Pediatrics is an interprofessional endeavor, involving not only physicians but also nurses; social workers; respiratory, physical and occupational therapists; pharmacists; dieticians; child life specialists; medical assistants; and many others.
All these health professionals desire the best outcomes for their patients. Realizing that goal requires them to collaborate, even when time is short and opportunities for face-to-face discourse may be limited. Members of the interprofessional team need to understand each other’s roles and unique strengths. They need to feel comfortable sharing important observations and information with their colleagues in a timely manner—even if they are trainees.
It sounds simple, but it’s not how most health professionals are trained.
At Harvard Medical School, where I’m a pediatric hematologist-oncologist and an Assistant Professor of Pediatrics, opportunities for interprofessional education have been developed within the early portions of our curriculum. But when students make the leap into the clinical arena, formal opportunities for interprofessional training have proven elusive.
As a Macy Faculty Scholar, that’s what I’m working to change, by bringing interprofessional education opportunities into the core clinical clerkship for Pediatrics at Harvard. So many trends in medicine reinforce the need for interprofessional training. The patient safety movement, for example, has taught us that you can’t rely on a lone “expert” to ensure safe care. Good team function set in a larger system of care is essential to keeping care safe, and when it’s not there, patients get hurt. And if we’re serious about providing patient-centered care, then we must excel as a team, because no single health professional can cover all the bases to meet patients and their families where they are.
Historically, the doctor has been viewed as the expert everyone turns to for direction. But given the information explosion in modern medicine—the National Library of Medicine counted nearly 1.2 million MEDLINE/PubMed citations in 2016 alone—that’s not realistic. No doctor has expertise in everything, and it’s not appropriate to expect doctors to be the sole keepers of knowledge anymore. Doctors need to be able to rely on other people—and those people must feel comfortable asserting themselves, even when it means respectfully disagreeing with someone more senior (when you’re a trainee, that’s everyone).
The intervention that I’ve designed for Harvard Medical School’s six-week Pediatrics clerkship aims to help students understand what it means to be part of an effective interprofessional team.
The clerkship begins with a case-based, faculty-facilitated discussion of how interprofessional collaboration can influence patient outcomes. In this three-part scenario, a 13-month-old boy is about to be discharged from the hospital after an admission for pneumonia. What should be a happy and triumphant occasion turns into a stressful ordeal for the patient’s mother because the interprofessional team is not collaborating effectively. The group, which includes medical students as well as trainees from nursing, social work, pharmacy, and nutrition, discuss how the case could have been handled better and how an “ideal” team works.
We then ask students to participate as members of an interprofessional team at the hospital, going on rounds and participating in huddles and case conferences. We invite students to record their observations and reflections in an online journal. Students also interview two other health professionals on their team with whom they share patients to learn about roles and how they work on the team.

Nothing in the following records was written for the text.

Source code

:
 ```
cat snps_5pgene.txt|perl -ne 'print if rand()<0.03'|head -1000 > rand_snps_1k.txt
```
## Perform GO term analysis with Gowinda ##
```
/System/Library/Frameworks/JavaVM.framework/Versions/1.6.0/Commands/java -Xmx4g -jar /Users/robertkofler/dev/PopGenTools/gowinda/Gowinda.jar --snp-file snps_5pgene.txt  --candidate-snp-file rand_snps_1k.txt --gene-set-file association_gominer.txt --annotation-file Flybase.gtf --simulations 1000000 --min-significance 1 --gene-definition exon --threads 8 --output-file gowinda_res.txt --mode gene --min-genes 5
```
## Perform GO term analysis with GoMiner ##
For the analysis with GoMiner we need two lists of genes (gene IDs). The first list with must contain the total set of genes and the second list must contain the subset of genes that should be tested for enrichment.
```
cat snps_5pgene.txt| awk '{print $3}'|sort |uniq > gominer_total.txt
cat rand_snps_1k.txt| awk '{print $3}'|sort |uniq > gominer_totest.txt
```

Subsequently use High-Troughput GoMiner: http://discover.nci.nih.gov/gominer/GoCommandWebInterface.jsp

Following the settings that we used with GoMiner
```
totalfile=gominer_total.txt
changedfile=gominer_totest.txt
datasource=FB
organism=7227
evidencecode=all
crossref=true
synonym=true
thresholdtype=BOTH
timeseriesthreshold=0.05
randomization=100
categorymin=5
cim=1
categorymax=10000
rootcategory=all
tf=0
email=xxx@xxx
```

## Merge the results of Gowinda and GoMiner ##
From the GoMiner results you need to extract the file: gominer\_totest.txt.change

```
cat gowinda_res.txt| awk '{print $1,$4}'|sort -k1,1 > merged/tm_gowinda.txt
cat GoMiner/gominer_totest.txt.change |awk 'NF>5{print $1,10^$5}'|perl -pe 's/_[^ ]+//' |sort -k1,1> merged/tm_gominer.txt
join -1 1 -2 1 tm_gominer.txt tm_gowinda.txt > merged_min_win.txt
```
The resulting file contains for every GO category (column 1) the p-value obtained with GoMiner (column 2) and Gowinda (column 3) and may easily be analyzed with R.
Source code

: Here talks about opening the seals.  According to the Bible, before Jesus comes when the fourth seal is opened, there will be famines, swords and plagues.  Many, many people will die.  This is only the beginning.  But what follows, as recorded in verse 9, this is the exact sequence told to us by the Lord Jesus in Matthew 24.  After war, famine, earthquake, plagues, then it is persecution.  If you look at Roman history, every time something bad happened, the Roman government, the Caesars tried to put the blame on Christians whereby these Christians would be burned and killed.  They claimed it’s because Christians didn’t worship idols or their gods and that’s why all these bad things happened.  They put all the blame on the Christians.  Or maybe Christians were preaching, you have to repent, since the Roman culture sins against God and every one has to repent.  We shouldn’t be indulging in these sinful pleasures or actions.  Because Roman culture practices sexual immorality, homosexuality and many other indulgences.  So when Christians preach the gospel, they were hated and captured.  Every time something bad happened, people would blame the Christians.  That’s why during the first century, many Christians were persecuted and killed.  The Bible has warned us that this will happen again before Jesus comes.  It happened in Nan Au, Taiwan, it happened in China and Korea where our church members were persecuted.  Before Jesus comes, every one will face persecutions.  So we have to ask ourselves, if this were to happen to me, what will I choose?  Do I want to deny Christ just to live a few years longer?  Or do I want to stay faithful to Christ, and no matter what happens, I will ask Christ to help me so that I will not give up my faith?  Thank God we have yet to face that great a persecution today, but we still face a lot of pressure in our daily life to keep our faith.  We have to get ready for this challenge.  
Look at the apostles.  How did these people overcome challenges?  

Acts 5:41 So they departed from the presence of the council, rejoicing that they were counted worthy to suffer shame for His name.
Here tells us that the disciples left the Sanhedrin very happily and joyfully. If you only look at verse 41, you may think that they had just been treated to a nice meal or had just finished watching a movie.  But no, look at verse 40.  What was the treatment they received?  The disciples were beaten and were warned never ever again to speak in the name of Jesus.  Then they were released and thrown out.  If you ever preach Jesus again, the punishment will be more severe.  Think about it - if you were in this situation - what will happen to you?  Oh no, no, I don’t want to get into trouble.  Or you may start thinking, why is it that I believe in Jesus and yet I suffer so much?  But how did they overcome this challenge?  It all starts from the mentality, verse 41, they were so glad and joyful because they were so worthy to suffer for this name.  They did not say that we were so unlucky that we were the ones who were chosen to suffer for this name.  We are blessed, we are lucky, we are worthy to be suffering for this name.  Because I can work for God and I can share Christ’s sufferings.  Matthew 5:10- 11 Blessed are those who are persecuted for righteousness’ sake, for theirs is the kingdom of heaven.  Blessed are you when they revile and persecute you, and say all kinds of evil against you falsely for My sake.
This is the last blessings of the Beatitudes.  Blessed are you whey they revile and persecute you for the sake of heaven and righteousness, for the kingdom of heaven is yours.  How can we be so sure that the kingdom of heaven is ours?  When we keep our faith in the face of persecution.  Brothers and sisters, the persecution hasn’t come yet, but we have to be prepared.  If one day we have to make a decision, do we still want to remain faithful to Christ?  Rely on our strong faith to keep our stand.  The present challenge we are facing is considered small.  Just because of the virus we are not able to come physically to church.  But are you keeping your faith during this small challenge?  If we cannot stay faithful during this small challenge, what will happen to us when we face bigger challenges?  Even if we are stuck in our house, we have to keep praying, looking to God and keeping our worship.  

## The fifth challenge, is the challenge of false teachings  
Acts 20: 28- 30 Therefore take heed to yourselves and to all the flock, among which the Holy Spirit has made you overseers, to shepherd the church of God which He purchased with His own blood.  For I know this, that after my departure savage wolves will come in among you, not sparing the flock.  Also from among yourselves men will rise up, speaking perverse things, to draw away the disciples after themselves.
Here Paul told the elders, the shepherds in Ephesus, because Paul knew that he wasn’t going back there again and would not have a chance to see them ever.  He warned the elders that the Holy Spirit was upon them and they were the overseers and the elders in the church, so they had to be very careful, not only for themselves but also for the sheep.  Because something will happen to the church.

The last part of the intervention is a simulation experience about interprofessional conflict resolution. In this scenario, the student encounters a more senior nursing colleague and a disagreement in the care plan develops between the two. It’s a challenging yet realistic situation in which the medical student must recognize the conflict and navigate it so as to align with the nurse and ensure good care for the patient. Meanwhile, medical student peers and educators from both medicine and nursing observe the simulation and give structured feedback during a debrief.
The training rolled out last October, and we’ve received positive feedback from students. They appreciate the opportunity to learn from other professionals, including how to recognize and leverage the strengths of all their colleagues so that the whole team works better.
It’s important to understand that everyone on the team shares the same goal: the best possible outcome for the patient and the patient’s family. Each team member has a role to play in producing that outcome.
Interprofessional teamwork is not just the future of health care—it’s what health care should be right now. As a Macy Faculty Scholar, I hope this project will help increase medical students’ understanding of what it means to be part of an effective interprofessional team.